Section: Sports

Kenyon swimming and diving looks to continue dominance

Kenyon swimming and diving looks to continue dominance


As perennial NCAA Division III powerhouses, Kenyon’s men’s and women’s swimming and diving teams are accustomed to success. However, this year, they will be forced to achieve their goals in a very different way. For the squad of swimmers, it will be a year of self-improvement and building for the future, as COVID-19 has crushed any hopes of an official season.

On Feb. 3, the NCAA Division III announced the cancellation of all 2021 winter championships. Kenyon’s swimming teams’ competitive schedule now consists of just one meet at Carnegie Mellon University during the first week of April, which will have no impact on North Coast Athletic Conference or NCAA rankings. Despite the cancellation of the winter championships, the team is still hoping for an all-around successful year, aiming to use this semester to improve on their times and build team chemistry. 

During the quiet period, the athletes still had pool access, albeit without coaches. Since restrictions were lifted, coaches have returned to practices, while adhering to all COVID-19 protocols.

The Lords are without the majority of their upperclass teammates, who have decided to take the year off in order to have another year of NCAA eligibility. Therefore, with many swimmers deferred, underclass athletes are more reliant on guidance from coaches. Ania Axis ’23 praised coaches Jess Book and Fernando Rodriguez for their work over the last year. “They do a great job of keeping us motivated,” Axis said. 

New living situations due to COVID-19 have created greater opportunities for close intra-team relationships: the sophomore Lords swimmers are all residing in Gund Residence Hall, while the sophomore Ladies are all residing on McBride Residence Hall’s third floor. Of course, with Kenyon’s COVID-19 protocols in place, large indoor gatherings are not permitted. Upperclass students living in apartments are allowed to congregate in small groups. For the rest of the athletes, living near teammates has prompted them to spend significant time with one another. “Spending time with teammates in common spaces and at practice always brightens up my day,” said Colin Bowling ’23. 

For the first years that weren’t able to return to campus and the upperclass swimmers who decided to take the year off, this semester has been a chance to refine their individual skills in the pool, without the stress of peer competition. Many upperclass Lords swimmers are living in North Carolina, and five first years are living together in Clermont, Fla. The first-year swimmers, Daniel Brooks ’24, Jimmy Hart ’24, Noah Althoff ’24, Peter Landis ’24 and Max Nonnenmacher ’24, are continuing to train three to five days a week and are working hard to stay in contact with their teammates. The team is looking forward to having their first years join them on campus next fall, and returning to collegiate competition in the winter.

Complete the following -
a. Answer these from the Kenyon swimming and diving article:
(i) On what date did the NCAA Division III announce the cancellation of all 2021 winter championships?
(ii) Where are the sophomore Ladies swimmers residing?
(iii) How many days a week are the five first-year swimmers in Clermont, Fla., training?
b. Recast the paragraph of the Kenyon swimming and diving article that begins "The Lords are without the majority" as a short bulleted list that keeps its main facts.
c. Retype the stretch of the Kenyon swimming and diving article from "On Feb. 3, the" through "build team chemistry.".

Supplied material -
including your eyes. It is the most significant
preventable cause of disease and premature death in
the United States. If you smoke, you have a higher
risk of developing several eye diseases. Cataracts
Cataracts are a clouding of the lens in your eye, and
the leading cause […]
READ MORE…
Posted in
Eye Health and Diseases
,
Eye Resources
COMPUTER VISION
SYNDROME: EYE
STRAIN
--
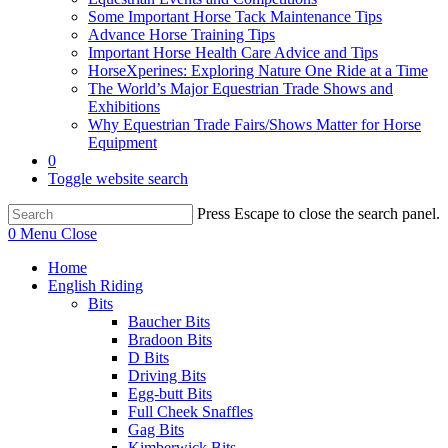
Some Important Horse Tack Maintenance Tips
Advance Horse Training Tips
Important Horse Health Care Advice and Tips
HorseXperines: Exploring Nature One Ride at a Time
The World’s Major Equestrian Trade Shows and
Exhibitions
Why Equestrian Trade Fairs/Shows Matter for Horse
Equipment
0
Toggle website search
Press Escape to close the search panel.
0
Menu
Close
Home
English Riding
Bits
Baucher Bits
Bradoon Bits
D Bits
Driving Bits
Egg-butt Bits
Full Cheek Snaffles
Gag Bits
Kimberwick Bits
==
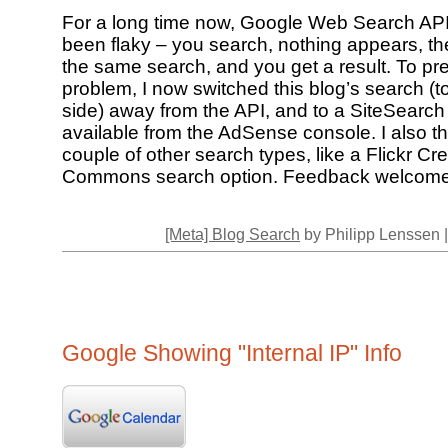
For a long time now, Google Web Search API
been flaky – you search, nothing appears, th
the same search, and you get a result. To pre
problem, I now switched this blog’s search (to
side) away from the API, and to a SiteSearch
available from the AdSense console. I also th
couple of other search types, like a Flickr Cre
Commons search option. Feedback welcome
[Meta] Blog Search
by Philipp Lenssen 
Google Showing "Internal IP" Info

Answers to the tasks -
a.
(i) Feb. 3
(ii) On McBride Residence Hall's third floor
(iii) Three to five days a week

b.
- Most of the Lords' upperclass teammates have taken the year off to gain another year of NCAA eligibility.
- With many swimmers deferred, underclass athletes rely more on guidance from coaches.
- Ania Axis '23 praised coaches Jess Book and Fernando Rodriguez for their work over the last year, saying they do a great job of keeping the team motivated.

c.
On Feb. 3, the NCAA Division III announced the cancellation of all 2021 winter championships. Kenyon’s swimming teams’ competitive schedule now consists of just one meet at Carnegie Mellon University during the first week of April, which will have no impact on North Coast Athletic Conference or NCAA rankings. Despite the cancellation of the winter championships, the team is still hoping for an all-around successful year, aiming to use this semester to improve on their times and build team chemistry.